What does this architecture look like for IoT? We need to able to capture, process and persist the deluge of sensor data. Combining Kafka with Hazelcast makes this simple. You need four components to achieve this:

  • Gateways Kafka Connect simplifies the loading and unloading of data in and out of Kafka.
  • Pipeline Persistence Kafka, a scalable, durable commit log, is capable of ingesting the flood of data, supporting consumers tapping into the flow and acting as a buffer for the long term storage layer. It handles back pressure (fast producer, slow consumers) out of the box.
  • Processing In flight processing, the heart of any stream reactor, cleansing, aggregations and real-time analytics with Kafka Streams, Spark or Flink.
  • Storage Longer term storage for further processing.

Kafka Connect SOURCES SINKS PROCESSORS Connect Kafka

Hazelcast

Hazelcast, the leading open source in-memory data grid, provides a rich architecture and feature set allowing it to receive high velocity writes for data storage, perform distributed processing and act as a perfect Sink. For example Hazelcast supports distributed events, execution callbacks, entry processor and a wide array of data structures such as map, queue, reliable topics, ringbuffers and JCaches.

It also has a variety of uses cases in many sectors such as IoT, Financial, Gaming and Media. These include:

  • Caching
  • NoSQL
  • In-Memory Grid
  • Web Session Clustering

One of the key differentiators from other data stores, besides it’s incredible ease of use, is the ability to use Hazelcast as a caching layer.
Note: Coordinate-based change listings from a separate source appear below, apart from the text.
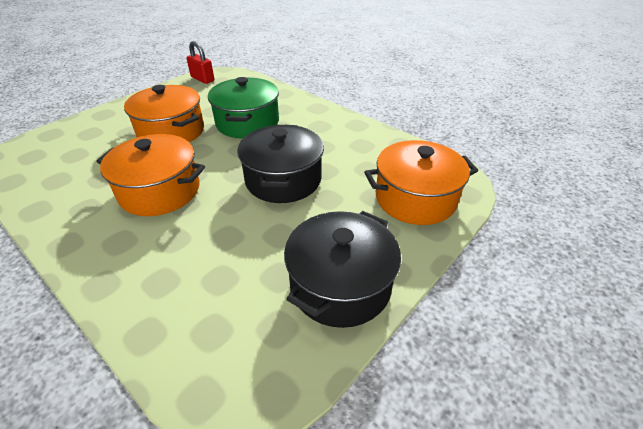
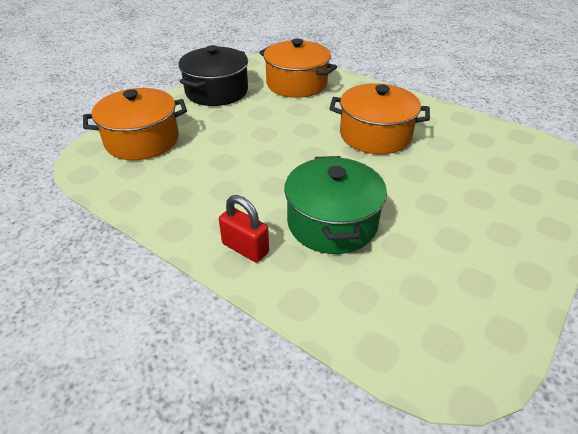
camera: 175 degrees right, 0 degrees up
(171, 131) = (425, 201): orange pot -> orange pot (296, 84)
(202, 79) = (485, 344): red padlock -> red padlock (245, 248)
(283, 179) = (265, 150): black pot -> none

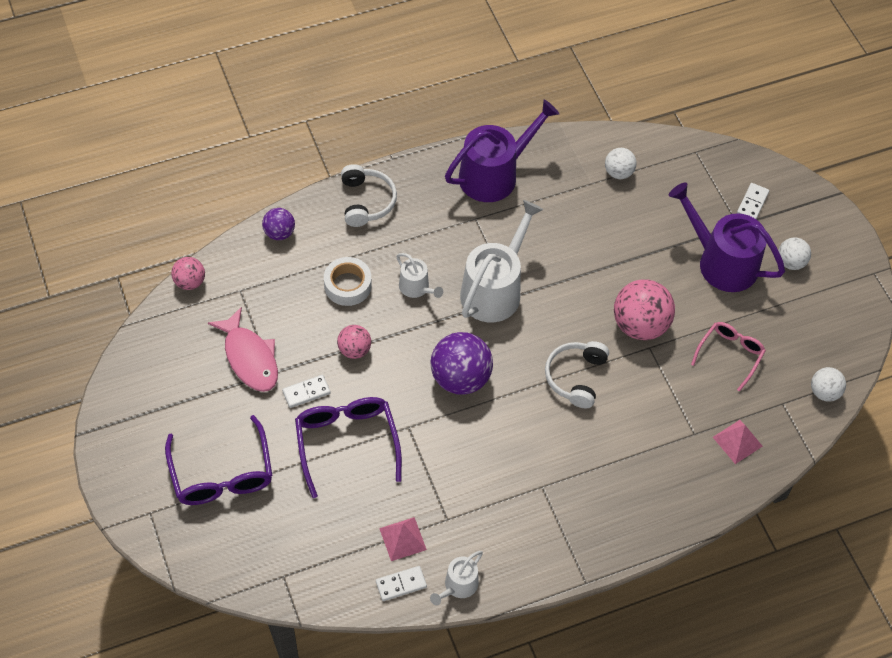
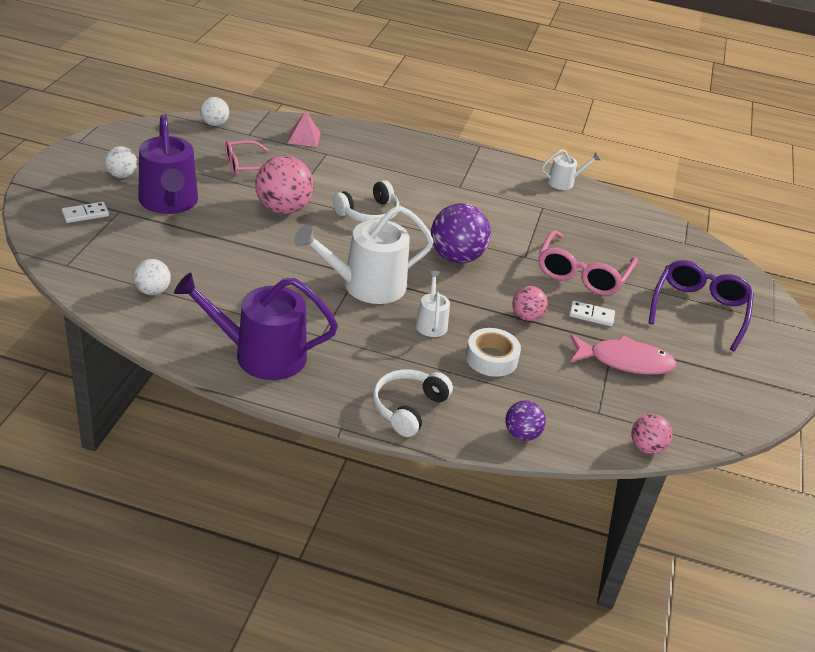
camera: 145 degrees left, 20 degrees down
(250, 358) = (625, 361): pink fish -> pink fish turned 90 degrees clockwise
(346, 443) = (582, 274): purple glasses -> pink glasses
(401, 584) = (602, 201): white domino -> none
(402, 538) = (583, 215): pink pyramid -> none

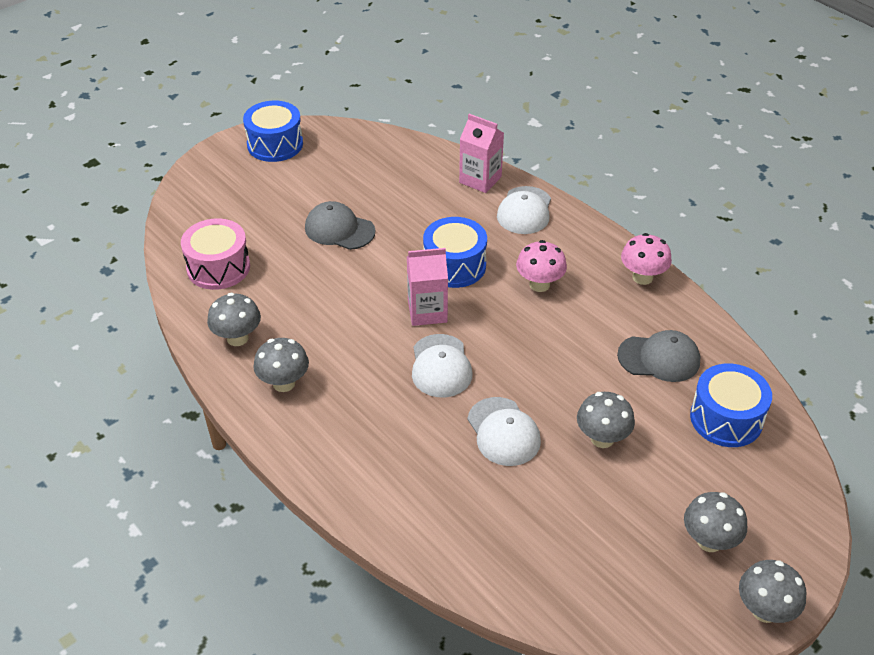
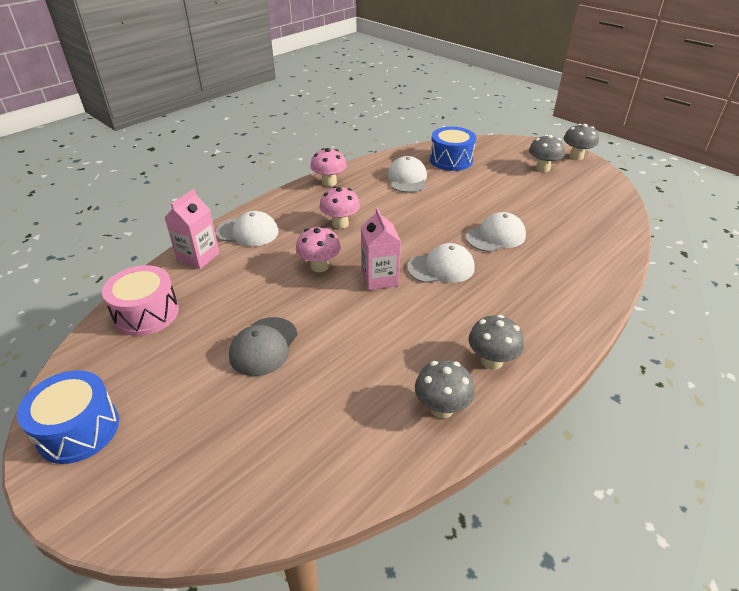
camera: 95 degrees left, 5 degrees down
(218, 267) = (328, 448): pink drum -> pink drum (146, 313)
(454, 266) = (319, 266): blue drum -> pink mushroom
(602, 438) = (484, 199): grey mushroom -> none
(659, 358) = (407, 178): grey cap -> white cap

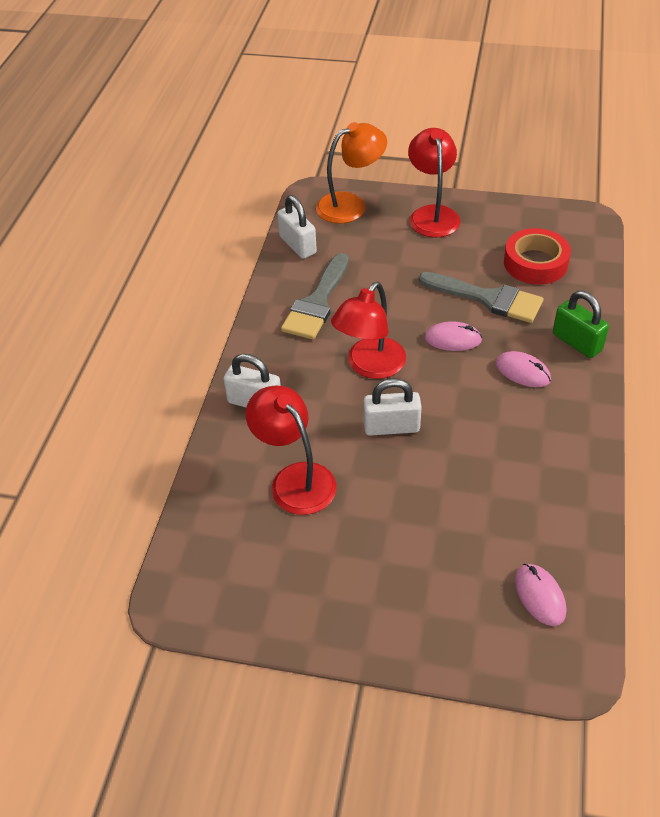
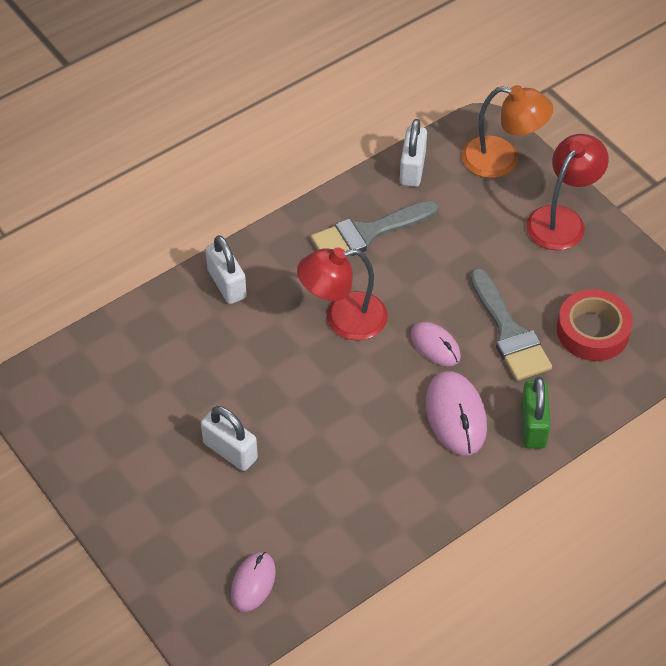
camera: 40 degrees right, 5 degrees up
(295, 479) = (189, 365): red lamp -> none
(391, 427) = (301, 380): white padlock -> white padlock (230, 451)
(522, 372) = (455, 415): pink mouse -> pink mouse, size x1.56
For example providing Database Caching, Caching as a Service, Memcached replacement or plugin and more. A very versatile and easy to use to say the least! Keep your materialized views and caches up-to-date and continuously feed from Kafka.
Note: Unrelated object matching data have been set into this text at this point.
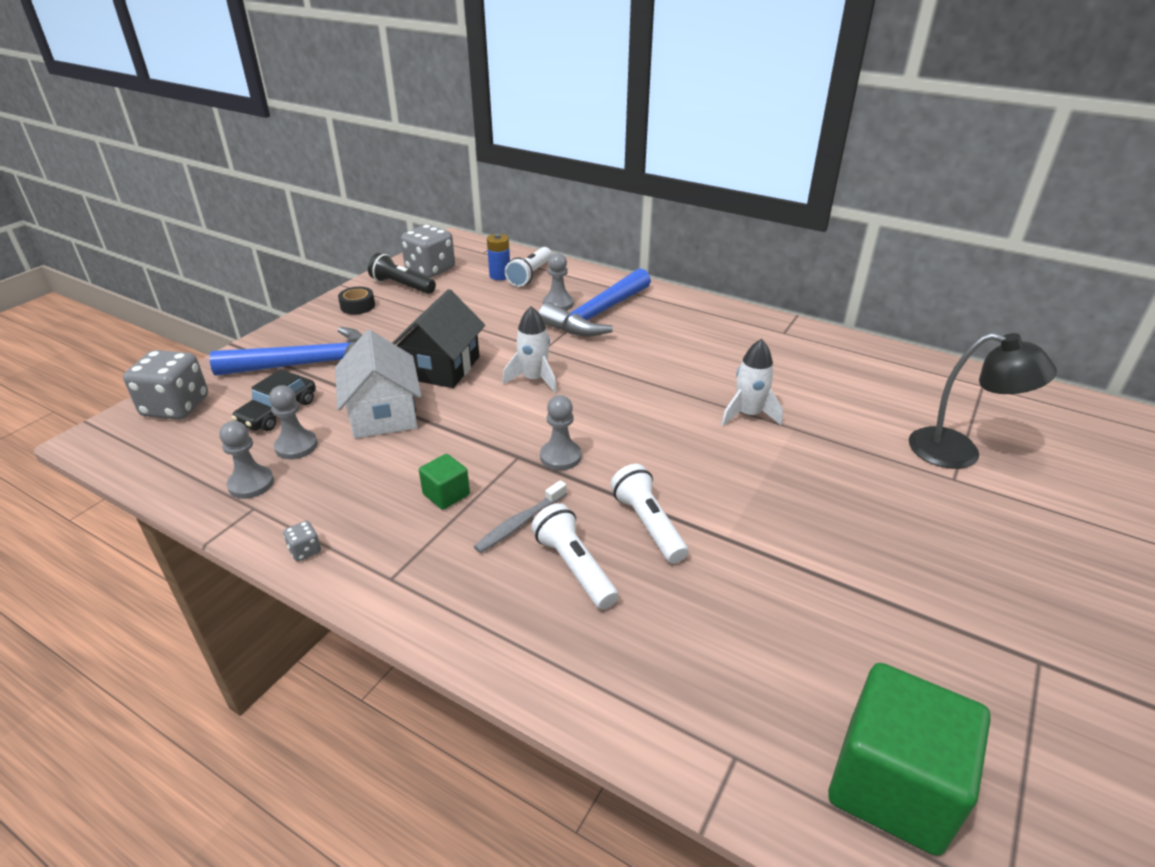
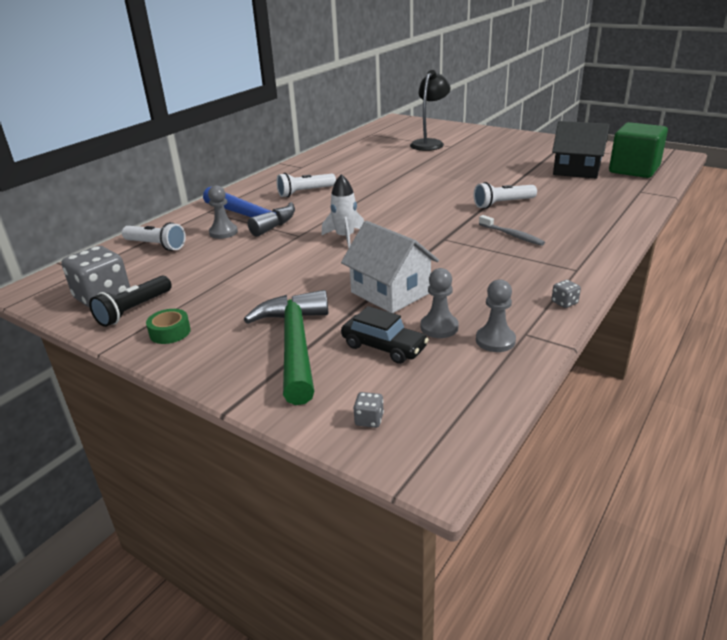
camera: 85 degrees left, 5 degrees down
(176, 406) = (369, 420): grey dice -> grey dice, size x0.42
(307, 364) = (295, 345): blue hammer -> green hammer
(357, 306) = (170, 332): black tape -> green tape
(383, 414) = (390, 292): white house -> white house turned 60 degrees clockwise
(441, 367) = (318, 274): black house -> black house (576, 170)
(446, 494) = (490, 259): green cube -> none
(500, 275) = (147, 259): blue battery -> none
(560, 457) = (443, 226): grey pawn -> none
(574, 567) = (544, 220): white flashlight -> white flashlight (305, 192)
(748, 415) = (396, 179): white rocket -> none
Another use case is as an Oracle Coherence replacement. At DataMountaineer are working on a Source connector for this, stream all your data live out of Coherence and into Hazelcast? Just a thought.

Building a flow

Now onto the flow we want to setup.

We’ll use the CoAP source to subscribe to an observable CoAP server resource and publish the messages into Kafka.The CoAP Source automatically converts the incoming COAPResponse to Avro or Json and registers the schema with the Schema Registry.
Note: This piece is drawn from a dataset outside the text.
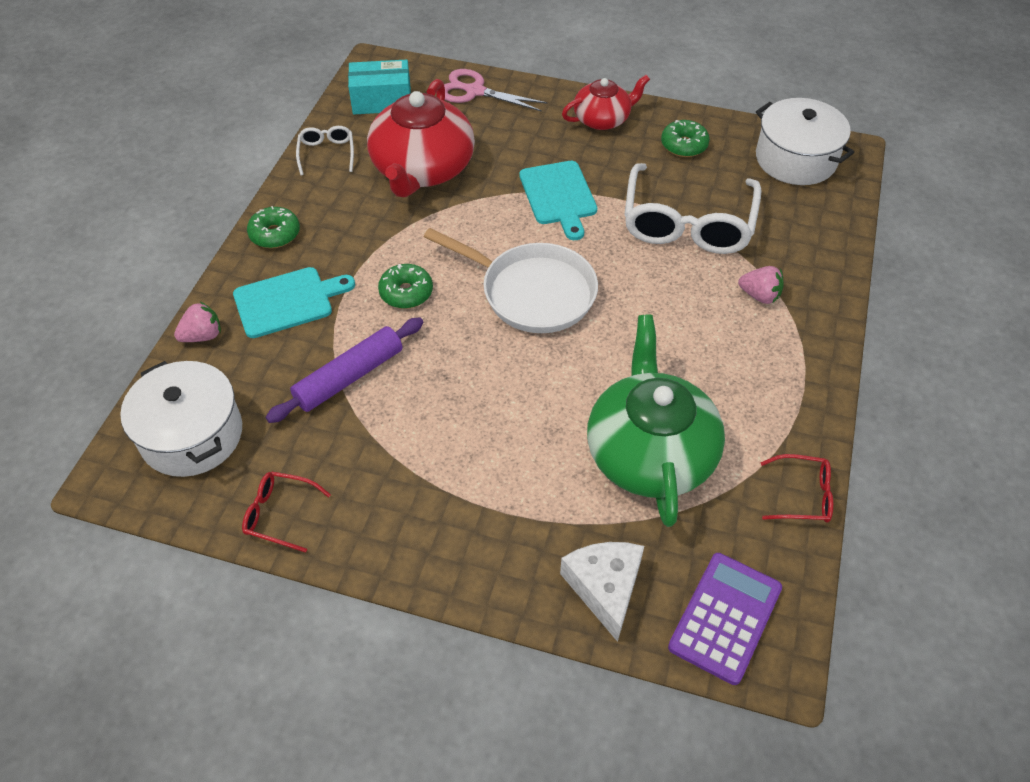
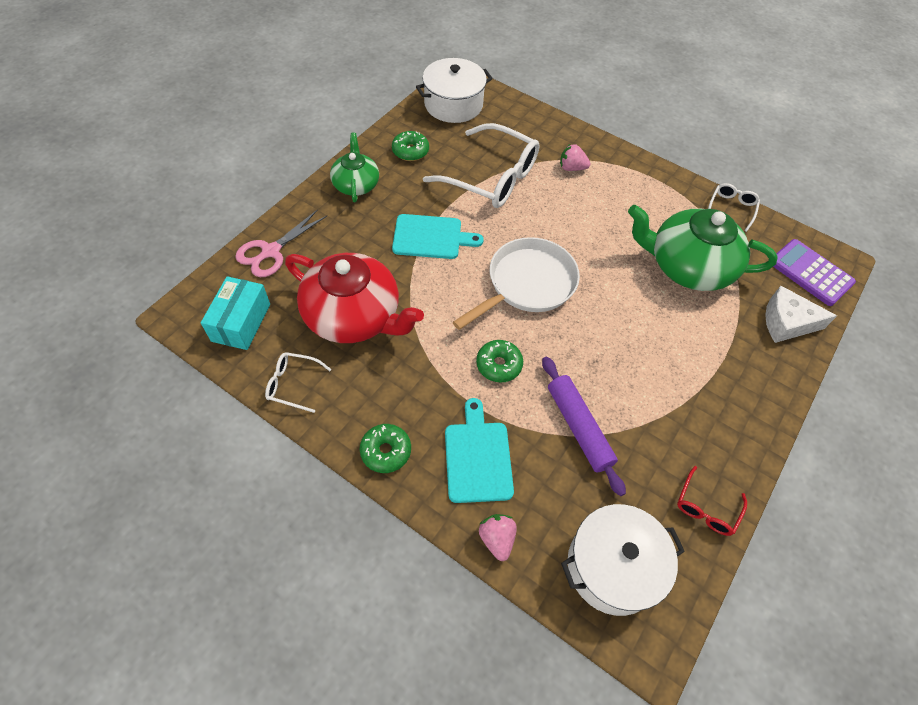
camera: 75 degrees left, 5 degrees up
(602, 119) = (356, 184): red teapot -> green teapot
(759, 296) = (571, 168): pink strawberry -> pink strawberry turned 120 degrees counterclockwise
(802, 495) = (731, 208): red glasses -> white glasses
Finally we’ll use the DataMountaineer Hazelcast Sink to subscribe to the CoAP topic and stream events to a Queue in the Hazelcast Cluster.

CoAP Source

The Internet of Things has several protocols, the most notable are MQTT and CoAP, DataMountaineer has connectors for both. CoAP is the Constrained Application Protocol from the CoRE (Constrained Resource Environments) IETF group. More information and a comparison of MQTT vs CoAP is available here. The CoAP Source Connector supports observable CoAP resources and secure DTLS clients, we have blogged in more detail about our CoAP and MQTT source here.

Hazelcast Sink

The Hazelcast sink supports the following features;

KCQL

DataMountaineers SQL like connector syntax. This simplifies mappings and features of our connectors while keeping the configuration clean and stops it becoming too verbose. I’m a big fan of Flume NG and Morphlines but the configurations quickly become verbose and I go blind writing them.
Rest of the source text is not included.